The Death, Dying, and Beyond Unit invites papers on the topic of “Embodied Death: Understanding Death from an Intersectional Lens” Our primary session will be a selection of papers on the intersection of death and embodied experience, ranging from thinking about how embodied experiences shape the dying narrative, the ways in which disability is or isn’t accounted for in the dying experience, an examination of the dominant able-bodied and primarily white, male narrative on death as one of decline rather than gain, alongside topics interrogating the understanding of death and from an intersectional and layered lens.
Papers
This paper approaches the exploration of disability, dying, and death through the lens of fatness. As part of a larger commitment to the project, materially and spiritually, of fat liberation, this paper first engages fatness within the hermeneutics of disability. In challenging the limits of a category that often relies on formal medical and/or legal language and enforcement to provide protections and accommodations, placing fatness as both within said category and outside of it.
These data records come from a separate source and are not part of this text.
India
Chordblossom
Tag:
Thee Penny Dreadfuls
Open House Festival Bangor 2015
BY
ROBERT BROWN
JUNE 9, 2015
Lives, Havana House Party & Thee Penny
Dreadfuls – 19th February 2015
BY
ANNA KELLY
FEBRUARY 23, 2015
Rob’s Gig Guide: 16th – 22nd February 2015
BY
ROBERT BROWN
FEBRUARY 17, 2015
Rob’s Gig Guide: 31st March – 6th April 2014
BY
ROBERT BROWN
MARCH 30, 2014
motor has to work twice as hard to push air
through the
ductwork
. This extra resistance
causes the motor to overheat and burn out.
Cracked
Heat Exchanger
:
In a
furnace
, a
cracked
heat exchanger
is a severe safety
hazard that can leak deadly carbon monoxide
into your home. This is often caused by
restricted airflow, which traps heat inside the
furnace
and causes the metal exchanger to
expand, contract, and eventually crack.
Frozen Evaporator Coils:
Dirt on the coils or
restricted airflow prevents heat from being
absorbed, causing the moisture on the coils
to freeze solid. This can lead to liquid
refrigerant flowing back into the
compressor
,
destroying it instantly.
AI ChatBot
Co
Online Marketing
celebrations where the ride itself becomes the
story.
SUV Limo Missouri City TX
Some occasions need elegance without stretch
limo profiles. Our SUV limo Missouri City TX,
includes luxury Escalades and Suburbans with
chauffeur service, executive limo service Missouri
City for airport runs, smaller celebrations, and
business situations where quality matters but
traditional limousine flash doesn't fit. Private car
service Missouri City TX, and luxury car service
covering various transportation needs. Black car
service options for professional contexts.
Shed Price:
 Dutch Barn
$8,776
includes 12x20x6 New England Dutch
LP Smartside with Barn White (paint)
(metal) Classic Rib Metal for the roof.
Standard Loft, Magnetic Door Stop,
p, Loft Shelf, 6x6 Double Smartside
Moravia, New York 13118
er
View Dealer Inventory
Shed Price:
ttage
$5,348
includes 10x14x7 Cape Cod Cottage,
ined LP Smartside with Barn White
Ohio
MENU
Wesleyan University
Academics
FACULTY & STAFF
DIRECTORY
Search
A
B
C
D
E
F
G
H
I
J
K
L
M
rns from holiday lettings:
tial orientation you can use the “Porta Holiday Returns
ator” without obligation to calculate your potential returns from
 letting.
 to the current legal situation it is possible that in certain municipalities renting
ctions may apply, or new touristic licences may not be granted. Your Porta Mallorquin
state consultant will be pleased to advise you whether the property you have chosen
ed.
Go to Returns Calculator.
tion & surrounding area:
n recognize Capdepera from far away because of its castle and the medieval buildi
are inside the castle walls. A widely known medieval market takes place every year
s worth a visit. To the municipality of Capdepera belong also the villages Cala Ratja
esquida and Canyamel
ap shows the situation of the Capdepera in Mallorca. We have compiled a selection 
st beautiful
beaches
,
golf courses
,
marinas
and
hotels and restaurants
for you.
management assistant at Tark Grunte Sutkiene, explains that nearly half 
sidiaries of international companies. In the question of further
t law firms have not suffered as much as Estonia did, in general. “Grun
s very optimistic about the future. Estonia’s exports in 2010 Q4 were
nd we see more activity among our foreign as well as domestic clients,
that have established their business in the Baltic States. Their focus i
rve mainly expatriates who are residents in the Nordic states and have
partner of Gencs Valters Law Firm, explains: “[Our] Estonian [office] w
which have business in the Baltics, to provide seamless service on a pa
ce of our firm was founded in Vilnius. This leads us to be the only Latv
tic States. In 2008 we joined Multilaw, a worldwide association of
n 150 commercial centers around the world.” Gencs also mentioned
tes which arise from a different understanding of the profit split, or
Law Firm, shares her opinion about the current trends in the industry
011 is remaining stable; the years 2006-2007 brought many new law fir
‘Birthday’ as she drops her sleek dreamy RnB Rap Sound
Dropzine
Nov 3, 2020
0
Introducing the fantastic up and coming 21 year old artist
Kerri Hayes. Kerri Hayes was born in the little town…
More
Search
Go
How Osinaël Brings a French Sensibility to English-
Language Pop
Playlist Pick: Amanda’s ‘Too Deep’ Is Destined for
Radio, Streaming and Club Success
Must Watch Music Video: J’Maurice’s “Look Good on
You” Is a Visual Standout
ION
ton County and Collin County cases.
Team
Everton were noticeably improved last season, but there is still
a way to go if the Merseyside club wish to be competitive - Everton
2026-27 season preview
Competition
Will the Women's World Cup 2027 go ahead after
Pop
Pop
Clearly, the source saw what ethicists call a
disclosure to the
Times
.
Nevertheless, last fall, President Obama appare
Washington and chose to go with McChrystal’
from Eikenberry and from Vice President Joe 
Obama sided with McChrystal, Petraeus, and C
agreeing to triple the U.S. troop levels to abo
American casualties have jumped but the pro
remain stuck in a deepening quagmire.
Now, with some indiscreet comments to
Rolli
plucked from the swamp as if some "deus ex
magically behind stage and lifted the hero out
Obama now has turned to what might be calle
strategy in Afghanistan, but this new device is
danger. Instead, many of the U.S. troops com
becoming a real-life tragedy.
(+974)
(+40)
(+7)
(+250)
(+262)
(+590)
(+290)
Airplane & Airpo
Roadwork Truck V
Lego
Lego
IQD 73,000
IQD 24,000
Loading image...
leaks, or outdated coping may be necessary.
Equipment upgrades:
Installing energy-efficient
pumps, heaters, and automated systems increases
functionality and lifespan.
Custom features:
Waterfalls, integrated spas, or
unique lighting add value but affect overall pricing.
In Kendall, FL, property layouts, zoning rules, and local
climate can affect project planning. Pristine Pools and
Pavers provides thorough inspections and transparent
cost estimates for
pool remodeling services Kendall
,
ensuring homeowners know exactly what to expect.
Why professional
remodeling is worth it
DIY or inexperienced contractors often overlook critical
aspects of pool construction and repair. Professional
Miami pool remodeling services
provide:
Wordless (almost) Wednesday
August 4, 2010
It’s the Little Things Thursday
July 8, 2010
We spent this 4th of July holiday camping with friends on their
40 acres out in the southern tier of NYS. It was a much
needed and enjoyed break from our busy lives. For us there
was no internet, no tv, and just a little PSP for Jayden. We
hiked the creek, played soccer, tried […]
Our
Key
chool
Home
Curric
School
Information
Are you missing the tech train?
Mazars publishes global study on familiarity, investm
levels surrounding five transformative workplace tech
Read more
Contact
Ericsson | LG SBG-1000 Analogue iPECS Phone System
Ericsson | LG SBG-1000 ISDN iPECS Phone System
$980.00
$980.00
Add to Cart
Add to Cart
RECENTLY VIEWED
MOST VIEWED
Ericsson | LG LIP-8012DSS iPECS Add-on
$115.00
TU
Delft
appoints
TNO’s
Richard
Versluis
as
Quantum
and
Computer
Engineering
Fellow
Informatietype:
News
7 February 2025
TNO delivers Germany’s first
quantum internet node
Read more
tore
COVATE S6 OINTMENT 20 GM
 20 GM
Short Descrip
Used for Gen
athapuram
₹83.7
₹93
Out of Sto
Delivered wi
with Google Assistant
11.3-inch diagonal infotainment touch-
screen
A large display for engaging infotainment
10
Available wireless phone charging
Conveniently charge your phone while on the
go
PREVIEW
On the inside, fatness is representative of disability in a material sense insofar as many fat people–because of their weight–have accessibility, mobility, and/or general health conditions and comorbidities that qualify under the legal definition of disabled. However, disability is not singularly a category of material or practical concern, but also of socially and culturally relevant corporal deviance. However, on the outside, fatness is not, in and of itself, considered a disability. This reveals quite a bit about the perceived difference, even if the material and social conditions are exactly the same. The social and cultural implications of deviance produce spectacles of fat death which degrade material and spiritual support options for fat people.
Candida R. Moss proposed that according to John the injuries of Jesus were required to properly identify him as not a ghost, or corpse, but as resurrected (Moss, 2011; Moss 2019). Using this understanding of injury as imperative to identification and therefore identity this paper will explore second-century understandings of the injured, disabled and otherwise disfigured after the resurrection. Using literary analysis and emerging methods from Disability Theology, this paper will reveal how imperfections, both lifelong and incurred were understood to exist on the body after the resurrection. The second-century perspectives explored in this paper are the Gospels of Luke and John and 1 Corinthians, communicating some threads of popular thought on the bodily resurrection.
Many who have reflected on death have recognized that it is misguided to try to understand it. In Ghana, death is not only perceived as predestined and a necessary end but as a transition from this world to the asamando ancestral world. Previously, death transitions were culturally the family’s duty in the Akan sense is the extended family and the community. Mourning activities comprising wailing, singing, drumming, and dancing were a family affair; however, in recent times, material culture has subtly taking-over, changing funerals trends drastically and giving way to more individualistic/modern or nuclear celebrations, making mourning fall in the hands of professional mourners. Nowadays, professional women “criers” are paid to cry at the funerals of strangers.
This paper examines the materiality of the funeral, examining three women's professional crying groups-Ami Dokli and the widows, Mame Ode and group, and Linda Opoku Mensah and sisters, and argues that mourning is essential to a good funeral in Ghanaian society. The ethnographic data was collected from funeral organizations in four selected towns and villages in Ghana.
This paper seeks to construct a theology of human frailty using the thought of Swiss theologian, Hans Urs von Balthasar and an appropriation of the methodology of Christological anthropology. In it, I argue that the surprising fact that even Christ’s body can be broken, damaged, and dis-integrated illuminates a surprising element of human creatureliness: we are those who are falling into disrepair. In so doing, I appropriate von Balthasar’s insights regarding the death of Christ to delineate three varieties of human frailty: bodily frailty, psychological frailty, and personal frailty.